Whole-Exome Sequencing and Homozygosity Analysis Implicate Depolarization-Regulated Neuronal Genes in Autism

• Main Authors: Chahrour, Maria H. (Author), Yu, Timothy W. (Author), Lim, Elaine T. (Author), Ataman, Bulent (Author), Coulter, Michael E. (Author), Hill, R. Sean (Author), Stevens, Christine R. (Author), Schubert, Christian R. (Contributor), Greenberg, Michael E. (Author), Gabriel, Stacey B. (Author), Walsh, Christopher A. (Author)
• Other Authors: Massachusetts Institute of Technology. Research Laboratory of Electronics (Contributor)
• Format: Article
• Language: English
• Published: Public Library of Science, 2012-07-23T18:55:57Z.
• Subjects: Article
• Online Access: Get fulltext

 Although autism has a clear genetic component, the high genetic heterogeneity of the disorder has been a challenge for the identification of causative genes. We used homozygosity analysis to identify probands from nonconsanguineous families that showed evidence of distant shared ancestry, suggesting potentially recessive mutations. Whole-exome sequencing of 16 probands revealed validated homozygous, potentially pathogenic recessive mutations that segregated perfectly with disease in 4/16 families. The candidate genes (UBE3B, CLTCL1, NCKAP5L, ZNF18) encode proteins involved in proteolysis, GTPase-mediated signaling, cytoskeletal organization, and other pathways. Furthermore, neuronal depolarization regulated the transcription of these genes, suggesting potential activity-dependent roles in neurons. We present a multidimensional strategy for filtering whole-exome sequence data to find candidate recessive mutations in autism, which may have broader applicability to other complex, heterogeneous disorders.

-- SOURCE DATA --
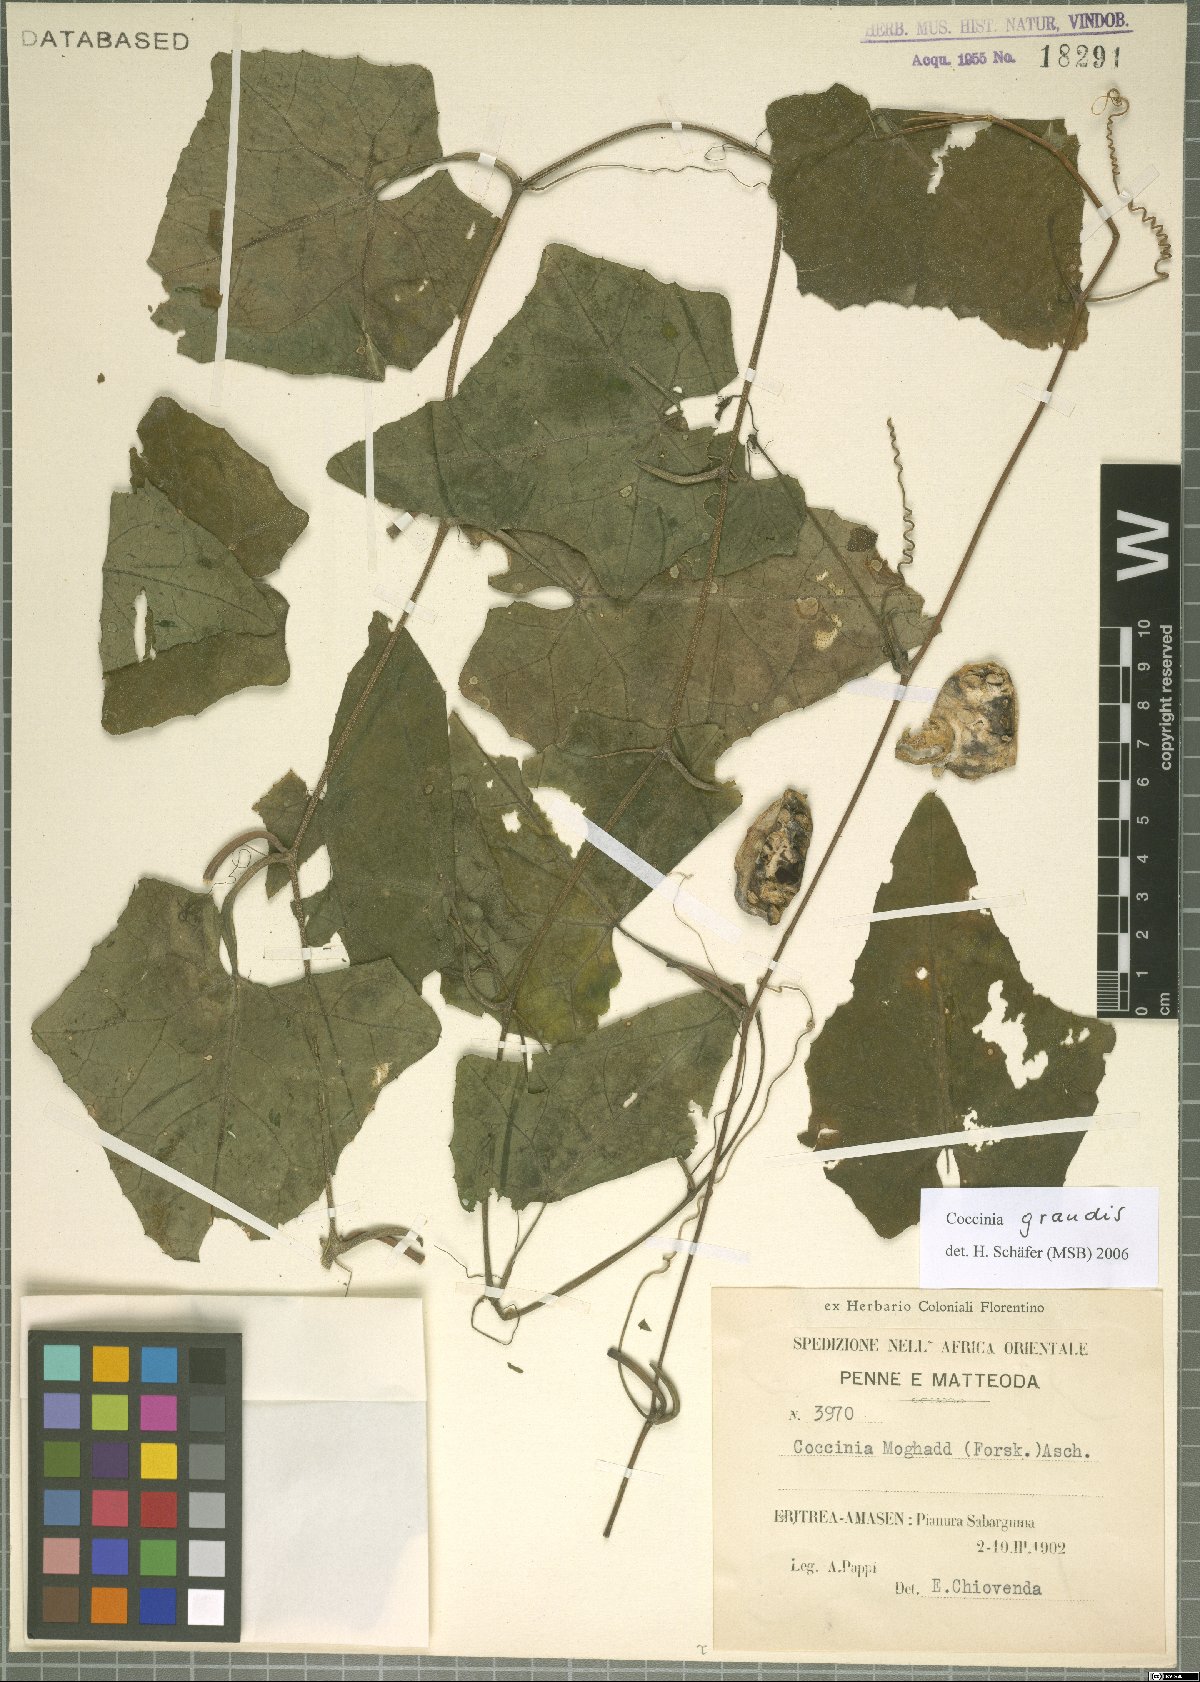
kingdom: Plantae
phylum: Tracheophyta
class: Magnoliopsida
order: Cucurbitales
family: Cucurbitaceae
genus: Coccinia
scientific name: Coccinia grandis
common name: Ivy gourd
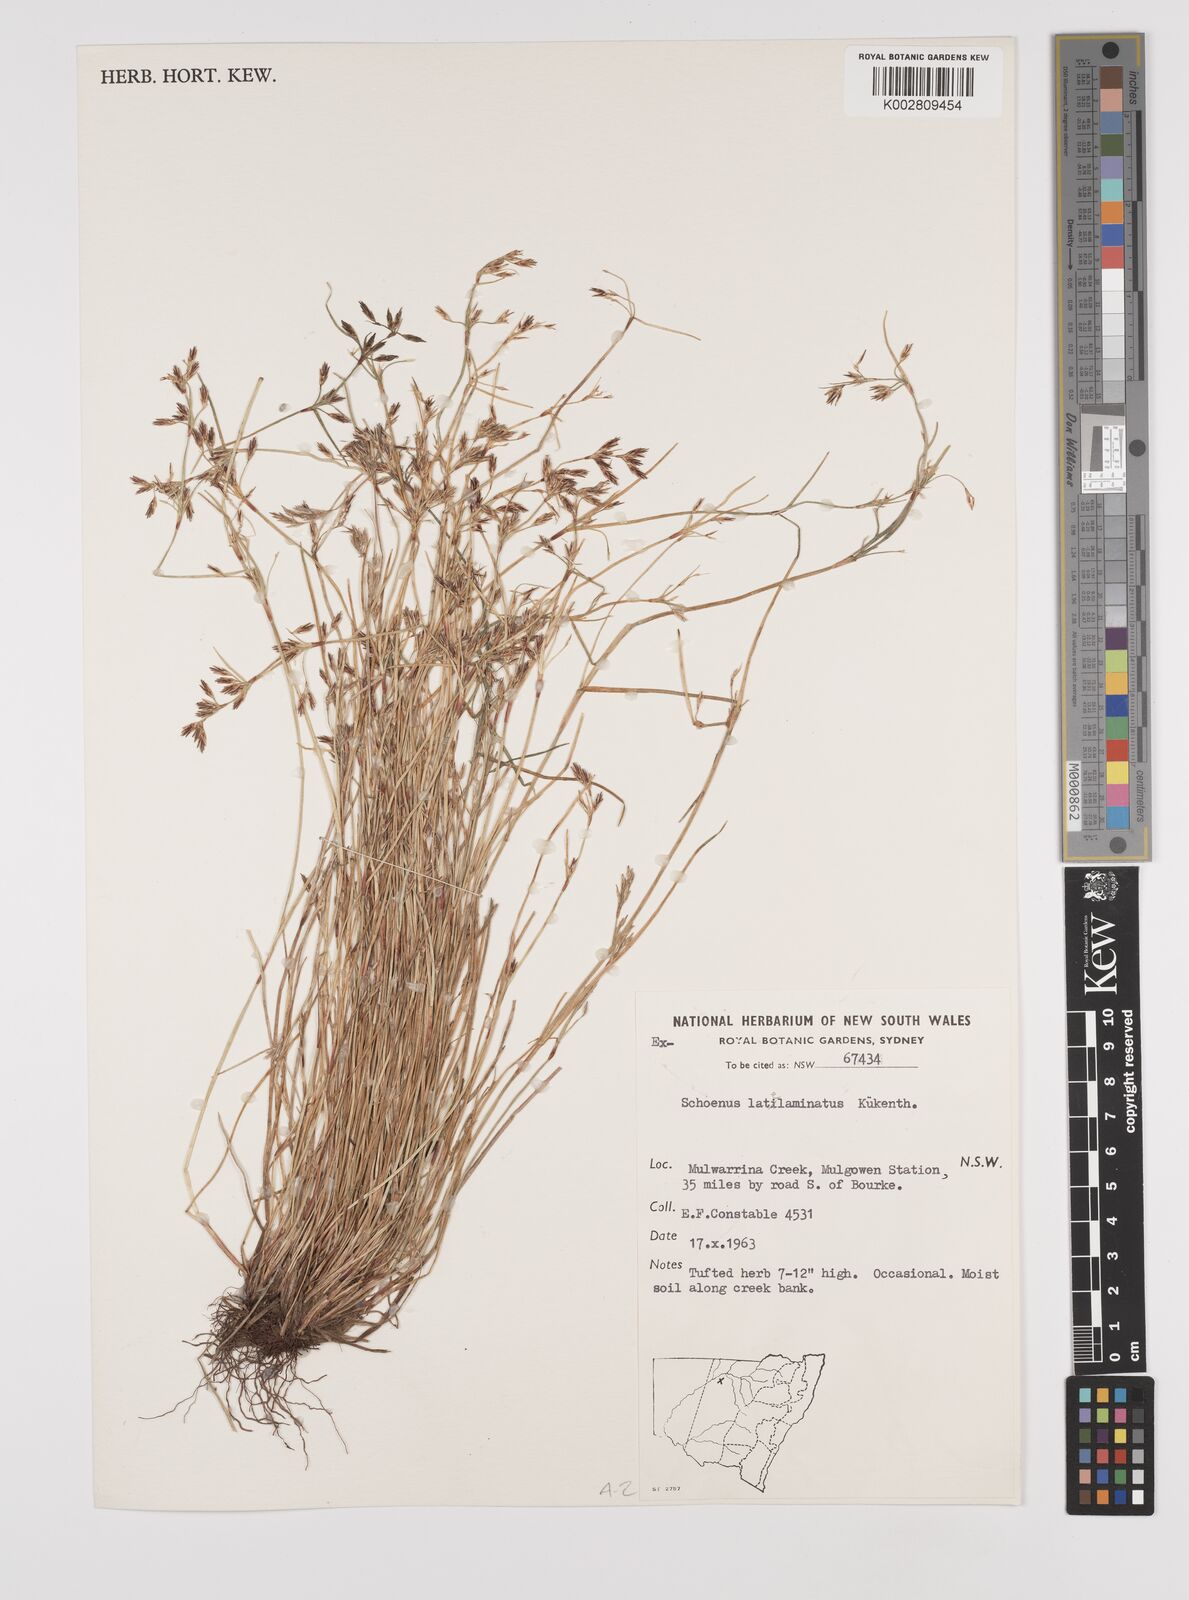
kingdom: Plantae
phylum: Tracheophyta
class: Liliopsida
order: Poales
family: Cyperaceae
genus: Schoenus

-- DIRECTIONS --
Rewrite the paragraph of the autism sequencing text that begins "Although autism has a clear genetic component" as a short bulleted list that keeps its main facts.

-- RESPONSE --
- Autism has a clear genetic component, but its high genetic heterogeneity has made causative genes hard to identify.
- Homozygosity analysis found probands from nonconsanguineous families with evidence of distant shared ancestry, pointing to possible recessive mutations.
- Whole-exome sequencing of 16 probands found validated homozygous, potentially pathogenic recessive mutations that segregated perfectly with disease in 4 of the 16 families.
- The candidate genes (UBE3B, CLTCL1, NCKAP5L, ZNF18) encode proteins involved in proteolysis, GTPase-mediated signaling, cytoskeletal organization and other pathways.
- Neuronal depolarization regulated the transcription of these genes, suggesting possible activity-dependent roles in neurons.
- The authors present a multidimensional strategy for filtering whole-exome data to find candidate recessive mutations in autism, which may apply to other complex, heterogeneous disorders.